- **Data to examine**
★ ★ ★ ★

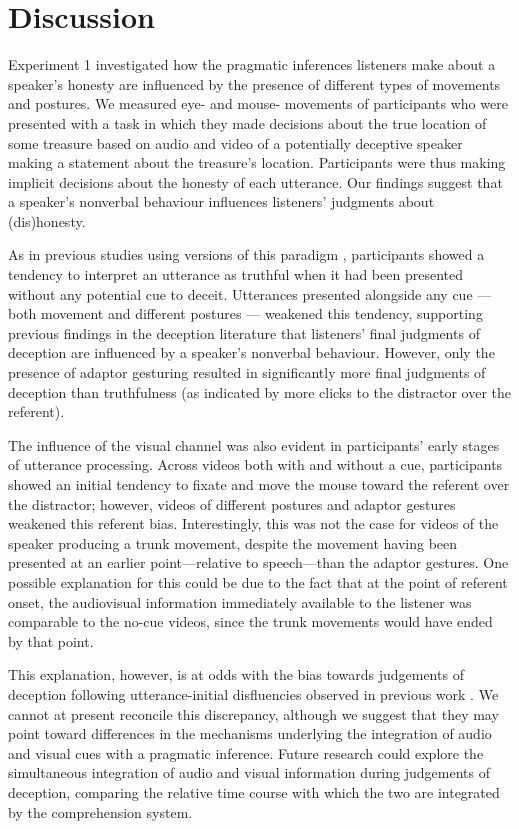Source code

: \documentclass[a4paper,man,natbib]{apa6}
\begin{document}
\section{Discussion}
Experiment 1 investigated how the pragmatic inferences listeners make about a speaker's honesty are influenced by the presence of different types of movements and postures. 
We measured eye- and mouse- movements of participants who were presented with a task in which they made decisions about the true location of some treasure based on audio and video of a potentially deceptive speaker making a statement about the treasure's location.
Participants were thus making implicit decisions about the honesty of each utterance.
Our findings suggest that a speaker's nonverbal behaviour influences listeners' judgments about (dis)honesty.

As in previous studies using versions of this paradigm \citep{Loy2017, King2018}, participants showed a tendency to interpret an utterance as truthful when it had been presented without any potential cue to deceit.
Utterances presented alongside any cue --- both movement and different postures --- weakened this tendency, supporting previous findings in the deception literature that listeners' final judgments of deception are influenced by a speaker's nonverbal behaviour.
However, only the presence of adaptor gesturing resulted in significantly more final judgments of deception than truthfulness (as indicated by more clicks to the distractor over the referent).

The influence of the visual channel was also evident in participants' early stages of utterance processing. 
Across videos both with and without a cue, participants showed an initial tendency to fixate and move the mouse toward the referent over the distractor; however, videos of different postures and adaptor gestures weakened this referent bias.
Interestingly, this was not the case for videos of the speaker producing a trunk movement, despite the movement having been presented at an earlier point---relative to speech---than the adaptor gestures.
One possible explanation for this could be due to the fact that at the point of referent onset, the audiovisual information immediately available to the listener was comparable to the no-cue videos, since the trunk movements would have ended by that point.

This explanation, however, is at odds with the bias towards judgements of deception following utterance-initial disfluencies observed in previous work \citetext{\citet{Loy2017}, Experiment 1}.
We cannot at present reconcile this discrepancy, although we suggest that they may point toward differences in the mechanisms underlying the integration of audio and visual cues with a pragmatic inference.
Future research could explore the simultaneous integration of audio and visual information during judgements of deception, comparing the relative time course with which the two are integrated by the comprehension system.
\end{document}
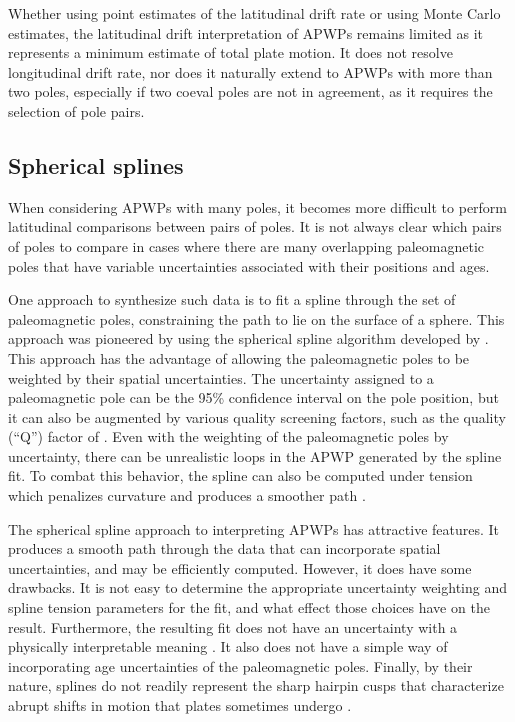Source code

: \documentclass[]{agujournal2019}
\begin{document}
Whether using point estimates of the latitudinal drift rate or using Monte Carlo estimates, the latitudinal drift interpretation of APWPs remains limited as it represents a minimum estimate of total plate motion. It does not resolve longitudinal drift rate, nor does it naturally extend to APWPs with more than two poles, especially if two coeval poles are not in agreement, as it requires the selection of pole pairs.

\subsection{Spherical splines}
When considering APWPs with many poles, it becomes more difficult to perform latitudinal comparisons between pairs of poles. It is not always clear which pairs of poles to compare in cases where there are many overlapping paleomagnetic poles that have variable uncertainties associated with their positions and ages.

One approach to synthesize such data is to fit a spline through the set of paleomagnetic poles, constraining the path to lie on the surface of a sphere. This approach was pioneered by  using the spherical spline algorithm developed by . This approach has the advantage of allowing the paleomagnetic poles to be weighted by their spatial uncertainties. The uncertainty assigned to a paleomagnetic pole can be the 95\% confidence interval on the pole position, but it can also be augmented by various quality screening factors, such as the quality (``Q'') factor of  \cite{Torsvik1992a}. Even with the weighting of the paleomagnetic poles by uncertainty, there can be unrealistic loops in the APWP generated by the spline fit. To combat this behavior, the spline can also be computed under tension which penalizes curvature and produces a smoother path \cite{Torsvik1996a}.

The spherical spline approach to interpreting APWPs has attractive features. It produces a smooth path through the data that can incorporate spatial uncertainties, and may be efficiently computed. However, it does have some drawbacks. It is not easy to determine the appropriate uncertainty weighting and spline tension parameters for the fit, and what effect those choices have on the result. Furthermore, the resulting fit does not have an uncertainty with a physically interpretable meaning \cite{Torsvik1996a}. It also does not have a simple way of incorporating age uncertainties of the paleomagnetic poles. Finally, by their nature, splines do not readily represent the sharp hairpin cusps that characterize abrupt shifts in motion that plates sometimes undergo \cite{Irving1972a, Gordon1984a, Torsvik2012a}.
\end{document}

★ ★ ★ ★

- **What is being asked**
Reply with one number only: how many lines of the listing hold "suggest"?

- **Output**
2